WHAT YOU ARE ASKED TO DO:
Find all lines in the records that include the word "right", and copy them out.

DATA FOR REVIEW:
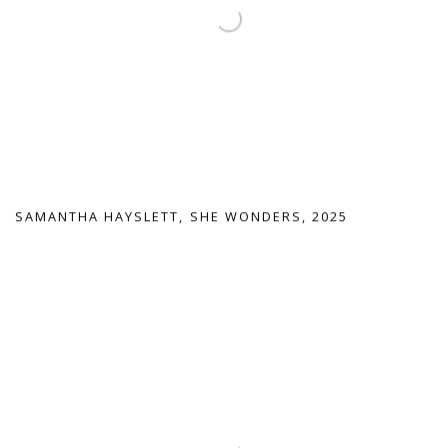
SAMANTHA HAYSLETT
,
SHE WONDERS
,
2025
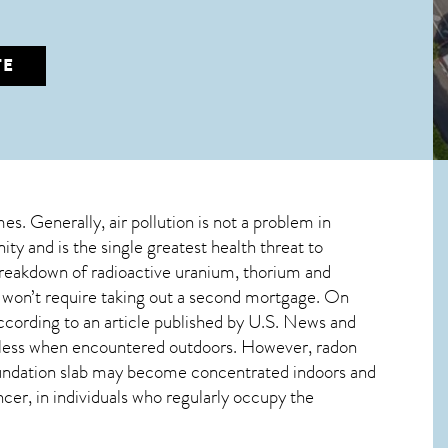
TE
mes. Generally, air pollution is not a problem in
ty and is the single greatest
health threat to
 breakdown of radioactive uranium, thorium and
d won’t require taking out a second mortgage. On
ccording to an article published by U.S. News and
mless when encountered outdoors. However,
radon
 foundation slab may become concentrated indoors and
ncer, in individuals who regularly occupy the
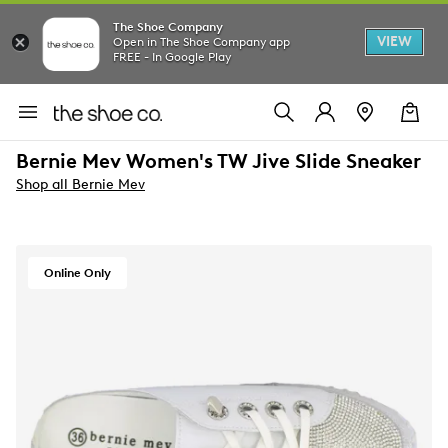
The Shoe Company
VIEW
Open in The Shoe Company app
FREE - In Google Play
Bernie Mev Women's TW Jive Slide Sneaker
Shop all Bernie Mev
Online Only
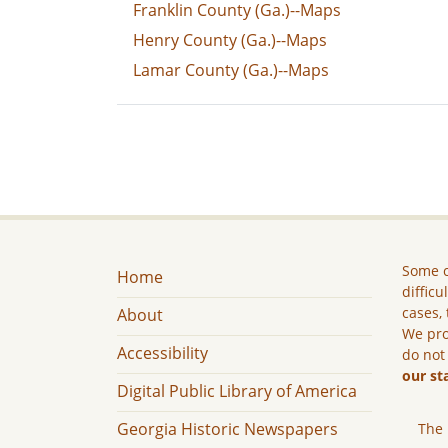
Franklin County (Ga.)--Maps
Henry County (Ga.)--Maps
Lamar County (Ga.)--Maps
Some c
Home
difficu
cases, 
About
We pro
Accessibility
do not
our st
Digital Public Library of America
Georgia Historic Newspapers
The 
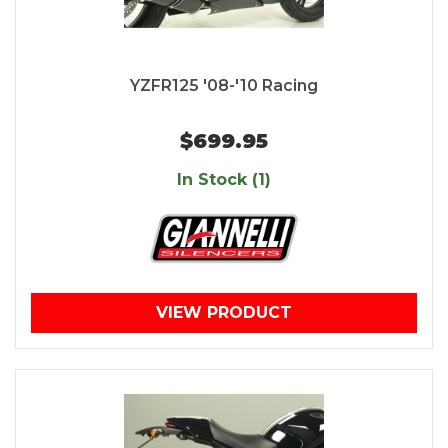
YZFR125 '08-'10 Racing
$699.95
In Stock (1)
VIEW PRODUCT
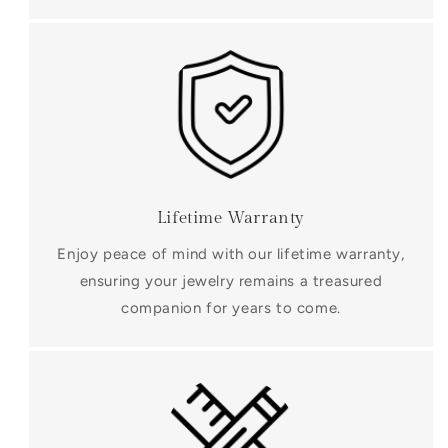
Lifetime Warranty
Enjoy peace of mind with our lifetime warranty,
ensuring your jewelry remains a treasured
companion for years to come.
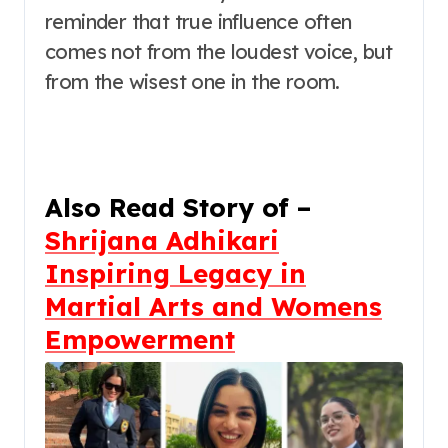
reminder that true influence often
comes not from the loudest voice, but
from the wisest one in the room.
Also Read Story of –
Shrijana Adhikari
Inspiring Legacy in
Martial Arts and Womens
Empowerment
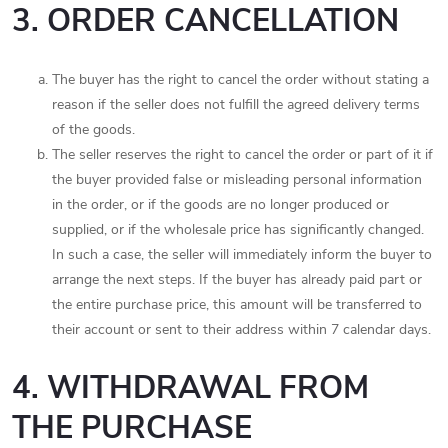
3. ORDER CANCELLATION
The buyer has the right to cancel the order without stating a
reason if the seller does not fulfill the agreed delivery terms
of the goods.
The seller reserves the right to cancel the order or part of it if
the buyer provided false or misleading personal information
in the order, or if the goods are no longer produced or
supplied, or if the wholesale price has significantly changed.
In such a case, the seller will immediately inform the buyer to
arrange the next steps. If the buyer has already paid part or
the entire purchase price, this amount will be transferred to
their account or sent to their address within 7 calendar days.
4. WITHDRAWAL FROM
THE PURCHASE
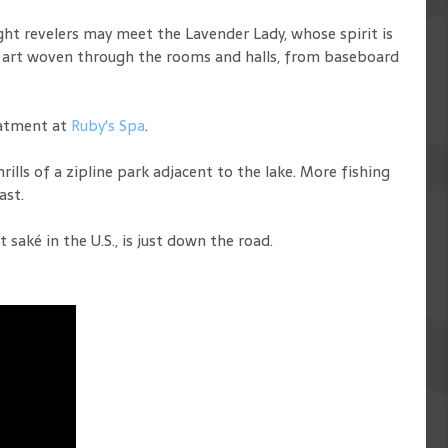
ght revelers may meet the Lavender Lady, whose spirit is
ul art woven through the rooms and halls, from baseboard
eatment at
Ruby's Spa
.
rills of a zipline park adjacent to the lake. More fishing
ast.
aké in the U.S., is just down the road.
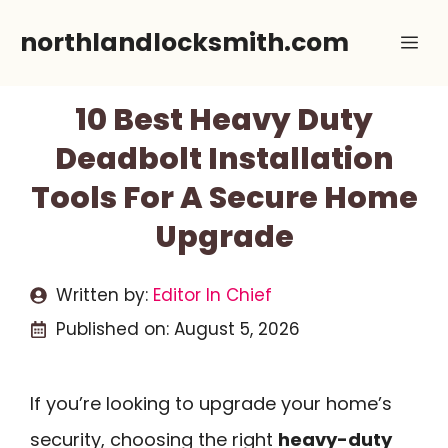
Skip
northlandlocksmith.com
Me
to
content
10 Best Heavy Duty
Deadbolt Installation
Tools For A Secure Home
Upgrade
Written by:
Editor In Chief
Published on:
August 5, 2026
If you’re looking to upgrade your home’s
security, choosing the right
heavy-duty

OUTPUT:
The buyer has the right to cancel the order without stating a
The seller reserves the right to cancel the order or part of it if
security, choosing the right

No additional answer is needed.